→ ASSIGNMENT:
How many of the lines below contain "linejoin"? Answer with that number alone.

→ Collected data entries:
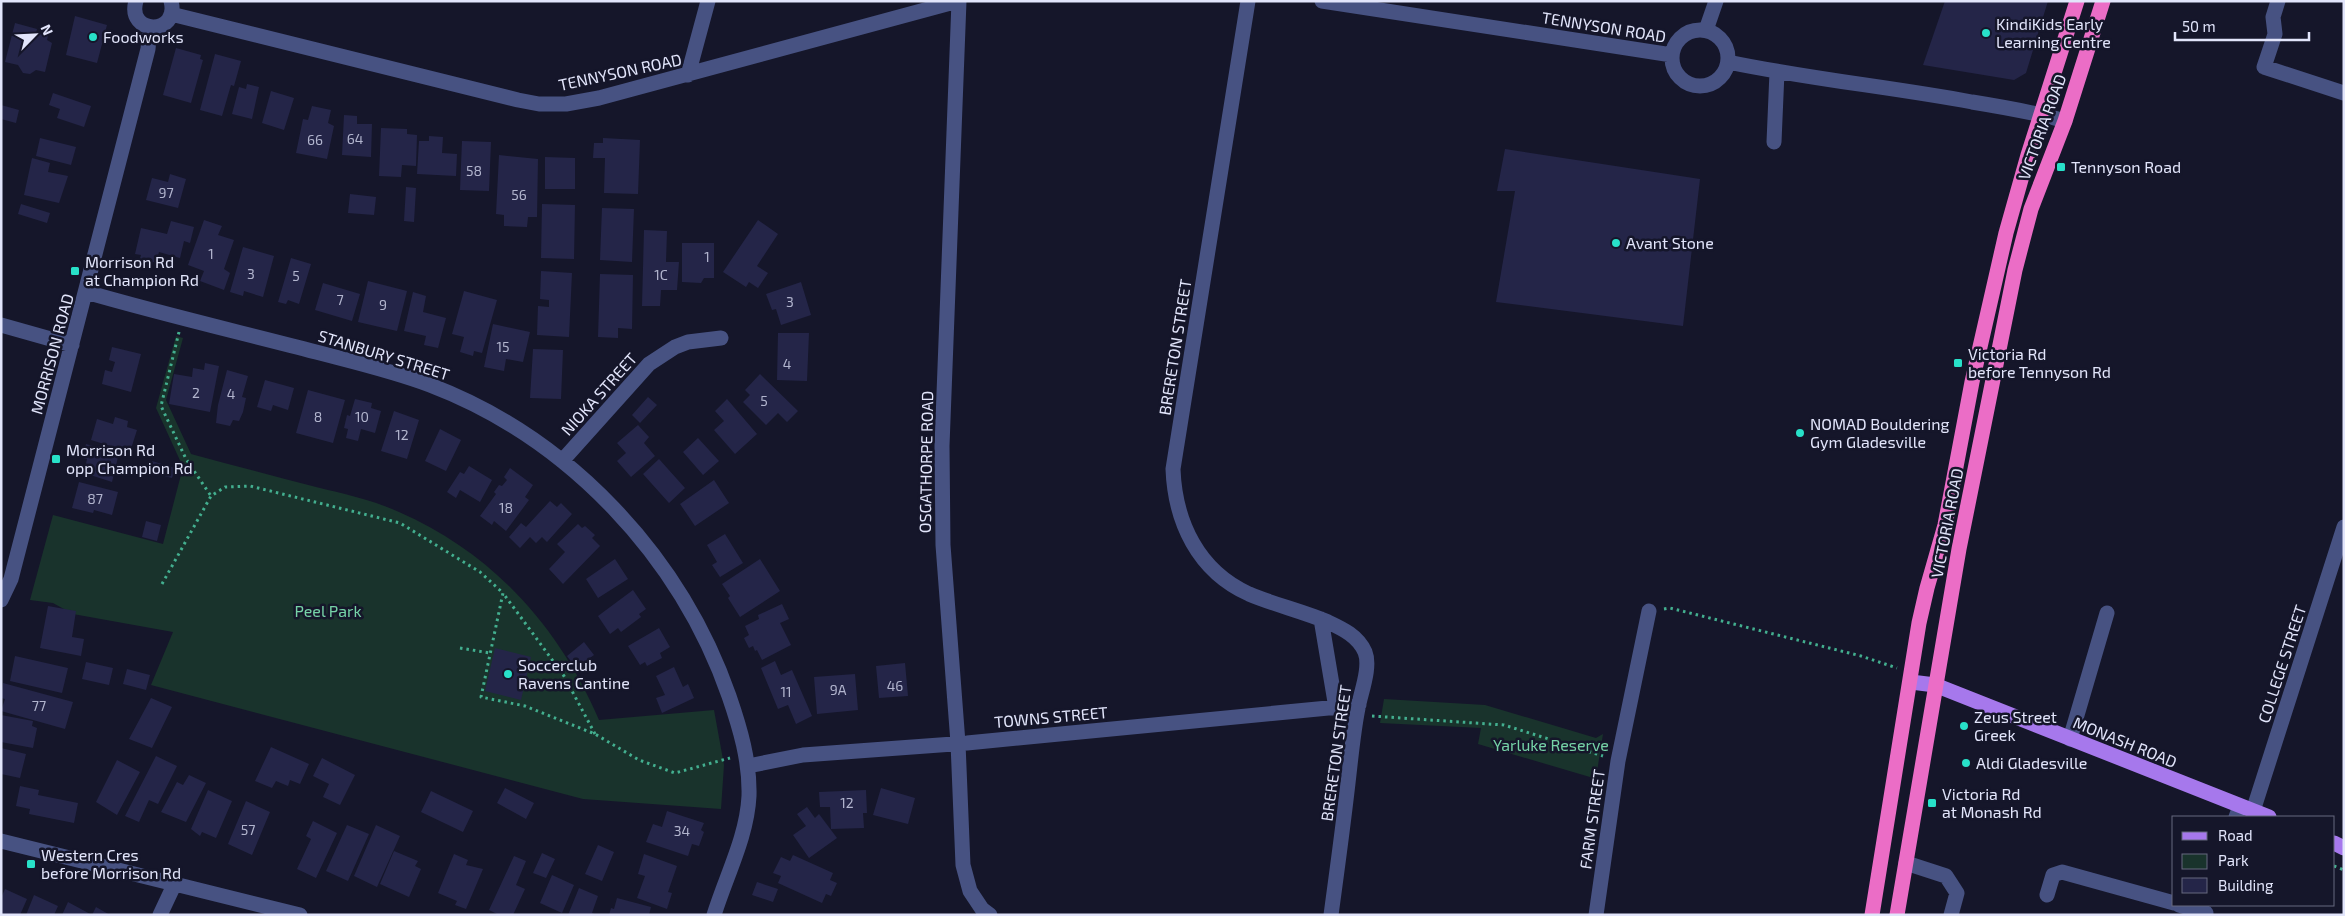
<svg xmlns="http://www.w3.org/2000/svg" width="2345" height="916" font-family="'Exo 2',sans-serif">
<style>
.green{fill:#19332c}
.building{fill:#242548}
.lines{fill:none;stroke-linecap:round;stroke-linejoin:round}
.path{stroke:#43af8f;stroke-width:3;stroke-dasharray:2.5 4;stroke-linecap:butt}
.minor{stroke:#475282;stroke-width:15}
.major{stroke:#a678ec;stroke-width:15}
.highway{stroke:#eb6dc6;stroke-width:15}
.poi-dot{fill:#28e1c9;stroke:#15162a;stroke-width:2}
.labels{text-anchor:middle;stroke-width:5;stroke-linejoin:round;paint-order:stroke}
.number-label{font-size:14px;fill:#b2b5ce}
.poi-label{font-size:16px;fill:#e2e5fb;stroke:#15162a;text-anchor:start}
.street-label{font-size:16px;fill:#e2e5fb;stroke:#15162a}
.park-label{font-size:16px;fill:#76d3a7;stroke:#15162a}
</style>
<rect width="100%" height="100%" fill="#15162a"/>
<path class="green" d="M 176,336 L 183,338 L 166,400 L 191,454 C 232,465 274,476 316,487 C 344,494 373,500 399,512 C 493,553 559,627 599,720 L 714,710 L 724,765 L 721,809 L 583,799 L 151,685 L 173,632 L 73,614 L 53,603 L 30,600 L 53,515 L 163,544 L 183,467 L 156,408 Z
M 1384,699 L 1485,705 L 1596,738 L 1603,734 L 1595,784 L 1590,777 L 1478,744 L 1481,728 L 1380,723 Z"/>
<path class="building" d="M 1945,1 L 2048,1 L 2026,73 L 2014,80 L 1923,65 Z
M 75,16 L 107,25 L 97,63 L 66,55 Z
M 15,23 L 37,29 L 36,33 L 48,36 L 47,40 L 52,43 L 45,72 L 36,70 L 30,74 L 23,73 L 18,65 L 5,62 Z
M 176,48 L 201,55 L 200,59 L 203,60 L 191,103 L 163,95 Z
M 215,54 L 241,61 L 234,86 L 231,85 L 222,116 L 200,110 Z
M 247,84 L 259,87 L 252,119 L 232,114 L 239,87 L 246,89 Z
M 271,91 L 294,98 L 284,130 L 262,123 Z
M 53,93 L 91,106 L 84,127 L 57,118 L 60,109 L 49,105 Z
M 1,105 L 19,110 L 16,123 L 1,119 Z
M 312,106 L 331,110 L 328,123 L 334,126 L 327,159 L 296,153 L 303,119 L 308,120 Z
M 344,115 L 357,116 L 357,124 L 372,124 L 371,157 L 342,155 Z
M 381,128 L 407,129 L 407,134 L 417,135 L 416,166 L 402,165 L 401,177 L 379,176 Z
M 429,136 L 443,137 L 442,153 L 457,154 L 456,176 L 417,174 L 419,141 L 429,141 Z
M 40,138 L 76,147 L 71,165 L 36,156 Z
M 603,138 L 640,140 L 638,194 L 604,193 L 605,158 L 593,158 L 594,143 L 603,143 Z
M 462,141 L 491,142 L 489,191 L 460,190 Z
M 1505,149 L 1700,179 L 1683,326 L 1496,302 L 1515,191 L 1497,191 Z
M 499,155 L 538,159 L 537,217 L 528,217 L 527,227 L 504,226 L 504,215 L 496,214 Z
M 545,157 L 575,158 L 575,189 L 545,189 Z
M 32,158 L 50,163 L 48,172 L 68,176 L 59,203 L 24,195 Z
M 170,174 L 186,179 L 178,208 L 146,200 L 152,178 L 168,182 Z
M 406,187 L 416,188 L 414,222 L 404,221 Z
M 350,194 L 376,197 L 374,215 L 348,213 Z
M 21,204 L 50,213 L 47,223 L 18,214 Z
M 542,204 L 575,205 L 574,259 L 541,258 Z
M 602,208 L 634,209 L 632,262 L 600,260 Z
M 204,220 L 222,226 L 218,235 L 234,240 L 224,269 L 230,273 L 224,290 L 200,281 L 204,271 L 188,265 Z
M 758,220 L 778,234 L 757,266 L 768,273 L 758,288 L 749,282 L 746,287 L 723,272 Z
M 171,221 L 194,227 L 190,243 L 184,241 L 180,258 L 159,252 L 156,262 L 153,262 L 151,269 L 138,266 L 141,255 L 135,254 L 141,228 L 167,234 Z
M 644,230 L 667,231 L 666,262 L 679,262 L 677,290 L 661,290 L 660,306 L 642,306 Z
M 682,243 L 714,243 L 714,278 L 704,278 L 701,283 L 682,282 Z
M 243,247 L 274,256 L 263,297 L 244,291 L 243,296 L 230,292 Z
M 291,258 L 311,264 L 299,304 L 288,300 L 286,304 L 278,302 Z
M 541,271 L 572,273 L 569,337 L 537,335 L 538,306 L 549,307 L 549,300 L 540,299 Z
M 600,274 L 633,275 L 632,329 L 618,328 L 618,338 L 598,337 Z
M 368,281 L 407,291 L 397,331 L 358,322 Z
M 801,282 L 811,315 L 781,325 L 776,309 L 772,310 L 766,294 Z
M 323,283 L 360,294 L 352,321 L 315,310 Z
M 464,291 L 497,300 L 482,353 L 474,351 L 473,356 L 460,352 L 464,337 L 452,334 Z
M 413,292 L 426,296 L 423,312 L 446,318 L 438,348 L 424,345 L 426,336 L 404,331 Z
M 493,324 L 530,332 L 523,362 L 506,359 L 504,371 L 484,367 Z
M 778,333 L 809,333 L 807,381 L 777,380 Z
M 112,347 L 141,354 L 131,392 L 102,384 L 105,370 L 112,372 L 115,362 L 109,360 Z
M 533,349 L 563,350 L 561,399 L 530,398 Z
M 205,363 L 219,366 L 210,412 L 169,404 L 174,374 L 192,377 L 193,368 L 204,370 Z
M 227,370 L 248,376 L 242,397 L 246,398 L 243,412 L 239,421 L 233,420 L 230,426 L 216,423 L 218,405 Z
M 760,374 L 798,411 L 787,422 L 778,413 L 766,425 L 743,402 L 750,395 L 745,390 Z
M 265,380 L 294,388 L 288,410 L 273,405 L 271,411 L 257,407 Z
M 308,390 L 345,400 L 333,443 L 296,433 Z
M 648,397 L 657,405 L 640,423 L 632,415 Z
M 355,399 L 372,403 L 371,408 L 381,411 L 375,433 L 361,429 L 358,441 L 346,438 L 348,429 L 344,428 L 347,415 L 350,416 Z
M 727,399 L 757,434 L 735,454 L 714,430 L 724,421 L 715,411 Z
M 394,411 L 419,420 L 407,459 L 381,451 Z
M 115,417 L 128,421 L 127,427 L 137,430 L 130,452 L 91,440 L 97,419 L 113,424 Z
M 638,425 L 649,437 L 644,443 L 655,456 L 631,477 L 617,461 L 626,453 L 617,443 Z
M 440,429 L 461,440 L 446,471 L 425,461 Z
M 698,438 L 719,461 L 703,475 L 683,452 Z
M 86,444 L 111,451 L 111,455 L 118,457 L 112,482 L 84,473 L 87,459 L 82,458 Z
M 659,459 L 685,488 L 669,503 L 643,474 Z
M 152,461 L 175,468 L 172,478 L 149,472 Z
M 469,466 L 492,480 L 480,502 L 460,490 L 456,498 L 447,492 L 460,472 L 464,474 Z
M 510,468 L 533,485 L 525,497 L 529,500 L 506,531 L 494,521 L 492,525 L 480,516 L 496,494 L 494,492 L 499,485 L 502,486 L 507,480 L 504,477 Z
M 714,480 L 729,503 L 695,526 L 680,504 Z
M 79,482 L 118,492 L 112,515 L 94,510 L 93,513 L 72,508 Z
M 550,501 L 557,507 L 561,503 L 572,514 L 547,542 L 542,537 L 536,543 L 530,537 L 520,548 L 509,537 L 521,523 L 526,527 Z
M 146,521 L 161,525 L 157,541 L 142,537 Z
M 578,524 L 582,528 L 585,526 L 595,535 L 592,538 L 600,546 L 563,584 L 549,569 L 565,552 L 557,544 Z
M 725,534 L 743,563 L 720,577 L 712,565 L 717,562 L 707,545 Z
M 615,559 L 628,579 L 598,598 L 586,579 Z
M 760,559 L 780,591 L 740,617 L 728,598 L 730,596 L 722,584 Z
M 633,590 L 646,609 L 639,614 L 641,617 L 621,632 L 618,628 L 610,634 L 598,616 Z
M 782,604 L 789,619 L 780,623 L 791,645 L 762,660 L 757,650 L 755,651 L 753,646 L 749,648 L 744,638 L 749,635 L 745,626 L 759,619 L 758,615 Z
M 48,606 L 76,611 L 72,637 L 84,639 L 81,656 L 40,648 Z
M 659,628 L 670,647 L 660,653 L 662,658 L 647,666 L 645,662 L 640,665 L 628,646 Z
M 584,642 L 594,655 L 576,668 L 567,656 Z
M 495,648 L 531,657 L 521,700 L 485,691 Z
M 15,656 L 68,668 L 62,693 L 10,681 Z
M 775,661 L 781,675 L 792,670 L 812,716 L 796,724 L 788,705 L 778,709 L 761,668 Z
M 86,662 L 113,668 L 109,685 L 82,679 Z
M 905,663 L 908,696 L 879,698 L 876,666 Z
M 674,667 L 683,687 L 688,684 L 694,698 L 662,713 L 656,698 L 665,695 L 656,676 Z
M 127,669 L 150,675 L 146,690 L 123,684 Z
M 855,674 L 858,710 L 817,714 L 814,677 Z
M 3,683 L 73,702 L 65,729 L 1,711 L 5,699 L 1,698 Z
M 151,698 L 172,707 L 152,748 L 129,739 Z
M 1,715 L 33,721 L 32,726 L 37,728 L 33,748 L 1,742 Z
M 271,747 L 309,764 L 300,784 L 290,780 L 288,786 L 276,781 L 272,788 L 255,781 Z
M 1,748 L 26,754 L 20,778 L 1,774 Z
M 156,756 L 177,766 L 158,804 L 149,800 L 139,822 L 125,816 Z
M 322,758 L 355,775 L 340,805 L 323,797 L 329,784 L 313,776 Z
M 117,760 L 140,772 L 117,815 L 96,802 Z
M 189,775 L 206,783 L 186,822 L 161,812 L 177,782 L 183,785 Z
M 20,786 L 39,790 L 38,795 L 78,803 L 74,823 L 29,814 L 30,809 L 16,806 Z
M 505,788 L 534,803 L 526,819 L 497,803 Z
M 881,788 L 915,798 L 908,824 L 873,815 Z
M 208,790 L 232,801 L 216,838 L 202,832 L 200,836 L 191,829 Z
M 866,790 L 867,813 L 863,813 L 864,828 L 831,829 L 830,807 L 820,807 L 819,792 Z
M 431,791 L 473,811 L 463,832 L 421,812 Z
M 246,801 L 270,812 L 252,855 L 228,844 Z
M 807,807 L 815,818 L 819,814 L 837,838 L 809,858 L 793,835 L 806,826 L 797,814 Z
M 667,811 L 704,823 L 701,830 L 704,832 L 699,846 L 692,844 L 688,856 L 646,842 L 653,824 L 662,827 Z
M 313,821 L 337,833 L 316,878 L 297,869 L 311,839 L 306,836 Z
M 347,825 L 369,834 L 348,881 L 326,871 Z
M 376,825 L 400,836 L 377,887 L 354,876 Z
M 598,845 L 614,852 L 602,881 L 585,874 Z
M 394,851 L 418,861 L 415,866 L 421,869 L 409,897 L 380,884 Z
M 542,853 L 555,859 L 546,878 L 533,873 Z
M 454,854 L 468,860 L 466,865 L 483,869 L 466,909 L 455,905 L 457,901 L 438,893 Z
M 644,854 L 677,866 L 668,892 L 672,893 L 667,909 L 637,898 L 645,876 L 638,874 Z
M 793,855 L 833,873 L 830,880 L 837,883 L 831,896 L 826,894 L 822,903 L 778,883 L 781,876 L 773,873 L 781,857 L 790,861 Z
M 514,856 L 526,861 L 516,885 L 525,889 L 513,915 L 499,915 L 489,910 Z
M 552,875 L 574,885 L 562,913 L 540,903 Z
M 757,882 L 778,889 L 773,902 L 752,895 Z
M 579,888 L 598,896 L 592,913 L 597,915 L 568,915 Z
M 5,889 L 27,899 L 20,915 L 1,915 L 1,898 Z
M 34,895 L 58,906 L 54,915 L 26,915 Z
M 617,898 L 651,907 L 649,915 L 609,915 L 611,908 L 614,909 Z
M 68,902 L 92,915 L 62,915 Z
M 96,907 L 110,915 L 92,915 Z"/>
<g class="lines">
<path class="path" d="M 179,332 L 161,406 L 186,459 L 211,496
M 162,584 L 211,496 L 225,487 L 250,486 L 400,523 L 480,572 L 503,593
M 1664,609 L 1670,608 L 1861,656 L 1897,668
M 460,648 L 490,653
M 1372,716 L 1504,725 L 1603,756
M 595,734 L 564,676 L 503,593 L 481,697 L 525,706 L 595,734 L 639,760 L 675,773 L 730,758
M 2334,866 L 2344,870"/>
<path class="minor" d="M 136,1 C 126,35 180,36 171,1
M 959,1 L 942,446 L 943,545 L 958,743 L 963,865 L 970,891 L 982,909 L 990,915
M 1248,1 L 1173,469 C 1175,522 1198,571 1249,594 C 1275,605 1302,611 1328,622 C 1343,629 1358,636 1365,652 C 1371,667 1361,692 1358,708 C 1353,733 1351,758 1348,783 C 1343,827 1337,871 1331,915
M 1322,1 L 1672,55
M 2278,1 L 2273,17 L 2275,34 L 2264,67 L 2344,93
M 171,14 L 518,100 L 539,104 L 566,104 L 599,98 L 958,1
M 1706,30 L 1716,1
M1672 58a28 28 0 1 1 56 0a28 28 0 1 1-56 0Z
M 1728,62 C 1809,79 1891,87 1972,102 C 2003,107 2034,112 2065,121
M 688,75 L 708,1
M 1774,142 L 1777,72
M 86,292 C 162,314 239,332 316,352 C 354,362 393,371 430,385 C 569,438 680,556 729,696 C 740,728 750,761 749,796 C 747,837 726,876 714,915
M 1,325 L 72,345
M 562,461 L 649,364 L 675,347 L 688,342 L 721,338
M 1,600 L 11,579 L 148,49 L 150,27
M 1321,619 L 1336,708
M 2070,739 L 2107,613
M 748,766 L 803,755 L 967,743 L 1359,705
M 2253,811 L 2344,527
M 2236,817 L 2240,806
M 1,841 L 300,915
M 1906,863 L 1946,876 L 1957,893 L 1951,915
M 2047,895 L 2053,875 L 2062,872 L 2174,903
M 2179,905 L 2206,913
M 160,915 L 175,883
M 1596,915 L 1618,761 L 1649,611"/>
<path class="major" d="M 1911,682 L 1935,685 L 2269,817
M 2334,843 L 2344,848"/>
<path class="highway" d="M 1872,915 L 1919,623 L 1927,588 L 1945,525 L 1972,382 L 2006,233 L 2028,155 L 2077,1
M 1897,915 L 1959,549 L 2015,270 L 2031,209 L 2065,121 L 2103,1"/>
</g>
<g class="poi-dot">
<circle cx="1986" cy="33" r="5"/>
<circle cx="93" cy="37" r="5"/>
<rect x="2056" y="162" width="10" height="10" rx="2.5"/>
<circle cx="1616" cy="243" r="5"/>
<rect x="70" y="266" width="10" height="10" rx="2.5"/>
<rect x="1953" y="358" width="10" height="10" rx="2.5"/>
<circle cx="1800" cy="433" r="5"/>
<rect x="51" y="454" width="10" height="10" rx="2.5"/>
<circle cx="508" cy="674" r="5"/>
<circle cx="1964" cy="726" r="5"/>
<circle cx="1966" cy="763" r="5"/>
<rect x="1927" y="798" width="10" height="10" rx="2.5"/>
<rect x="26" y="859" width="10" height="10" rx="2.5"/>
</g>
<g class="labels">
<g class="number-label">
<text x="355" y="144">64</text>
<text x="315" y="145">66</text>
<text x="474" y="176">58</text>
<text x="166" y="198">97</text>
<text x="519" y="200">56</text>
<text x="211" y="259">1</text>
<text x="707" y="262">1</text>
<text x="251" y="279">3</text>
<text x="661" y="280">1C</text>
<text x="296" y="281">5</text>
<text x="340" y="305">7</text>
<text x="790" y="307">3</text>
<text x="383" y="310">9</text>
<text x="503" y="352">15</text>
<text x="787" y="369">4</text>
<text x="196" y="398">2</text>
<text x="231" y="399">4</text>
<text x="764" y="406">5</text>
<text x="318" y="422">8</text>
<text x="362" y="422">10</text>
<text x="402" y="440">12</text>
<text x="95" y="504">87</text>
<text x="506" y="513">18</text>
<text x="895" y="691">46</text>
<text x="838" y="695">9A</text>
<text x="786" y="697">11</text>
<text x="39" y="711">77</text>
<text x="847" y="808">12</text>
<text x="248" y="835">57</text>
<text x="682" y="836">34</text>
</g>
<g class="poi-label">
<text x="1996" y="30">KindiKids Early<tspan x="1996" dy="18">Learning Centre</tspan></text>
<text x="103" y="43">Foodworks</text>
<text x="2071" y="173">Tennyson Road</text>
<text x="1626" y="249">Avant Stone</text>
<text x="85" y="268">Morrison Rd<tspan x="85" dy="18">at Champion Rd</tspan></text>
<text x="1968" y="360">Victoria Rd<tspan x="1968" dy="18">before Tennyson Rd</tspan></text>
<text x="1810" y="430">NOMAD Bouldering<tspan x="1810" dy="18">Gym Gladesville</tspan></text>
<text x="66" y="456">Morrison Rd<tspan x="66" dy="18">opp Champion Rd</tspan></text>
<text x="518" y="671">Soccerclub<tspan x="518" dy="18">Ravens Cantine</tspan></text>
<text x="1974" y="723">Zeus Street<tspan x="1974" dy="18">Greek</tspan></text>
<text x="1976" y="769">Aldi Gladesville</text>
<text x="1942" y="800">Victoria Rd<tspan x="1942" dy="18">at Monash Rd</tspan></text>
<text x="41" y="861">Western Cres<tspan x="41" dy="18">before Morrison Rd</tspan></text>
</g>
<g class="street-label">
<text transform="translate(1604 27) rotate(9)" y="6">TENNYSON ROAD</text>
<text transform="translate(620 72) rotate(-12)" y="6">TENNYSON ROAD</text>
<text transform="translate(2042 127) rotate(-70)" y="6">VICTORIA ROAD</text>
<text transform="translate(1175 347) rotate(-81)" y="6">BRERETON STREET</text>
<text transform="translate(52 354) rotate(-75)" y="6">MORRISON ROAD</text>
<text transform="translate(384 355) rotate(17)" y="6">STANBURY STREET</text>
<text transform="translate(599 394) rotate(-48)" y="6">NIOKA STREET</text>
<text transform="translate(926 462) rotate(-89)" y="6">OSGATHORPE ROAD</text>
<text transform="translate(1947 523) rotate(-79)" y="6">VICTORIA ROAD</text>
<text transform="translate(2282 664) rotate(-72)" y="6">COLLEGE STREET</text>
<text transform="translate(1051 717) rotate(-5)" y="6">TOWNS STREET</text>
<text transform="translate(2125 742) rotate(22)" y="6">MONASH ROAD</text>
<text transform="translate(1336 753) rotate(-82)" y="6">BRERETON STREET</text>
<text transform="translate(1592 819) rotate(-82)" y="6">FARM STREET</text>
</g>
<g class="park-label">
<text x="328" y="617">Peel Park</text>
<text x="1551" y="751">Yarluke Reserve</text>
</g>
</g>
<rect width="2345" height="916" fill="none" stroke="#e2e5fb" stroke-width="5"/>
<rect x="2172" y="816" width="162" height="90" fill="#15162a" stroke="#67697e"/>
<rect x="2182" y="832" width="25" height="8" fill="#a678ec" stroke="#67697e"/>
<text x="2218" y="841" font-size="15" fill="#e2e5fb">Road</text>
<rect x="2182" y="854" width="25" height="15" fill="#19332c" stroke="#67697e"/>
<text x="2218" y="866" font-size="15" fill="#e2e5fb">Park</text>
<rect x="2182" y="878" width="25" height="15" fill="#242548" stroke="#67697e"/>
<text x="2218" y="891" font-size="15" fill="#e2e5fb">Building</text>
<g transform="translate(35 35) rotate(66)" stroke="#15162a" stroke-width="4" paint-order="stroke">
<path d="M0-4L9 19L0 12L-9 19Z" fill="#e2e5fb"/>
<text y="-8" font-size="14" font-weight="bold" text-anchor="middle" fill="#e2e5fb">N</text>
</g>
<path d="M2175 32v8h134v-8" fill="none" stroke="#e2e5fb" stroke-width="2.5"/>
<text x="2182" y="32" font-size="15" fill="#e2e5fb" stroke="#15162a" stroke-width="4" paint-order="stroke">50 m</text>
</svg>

→ FINAL ANSWER:
2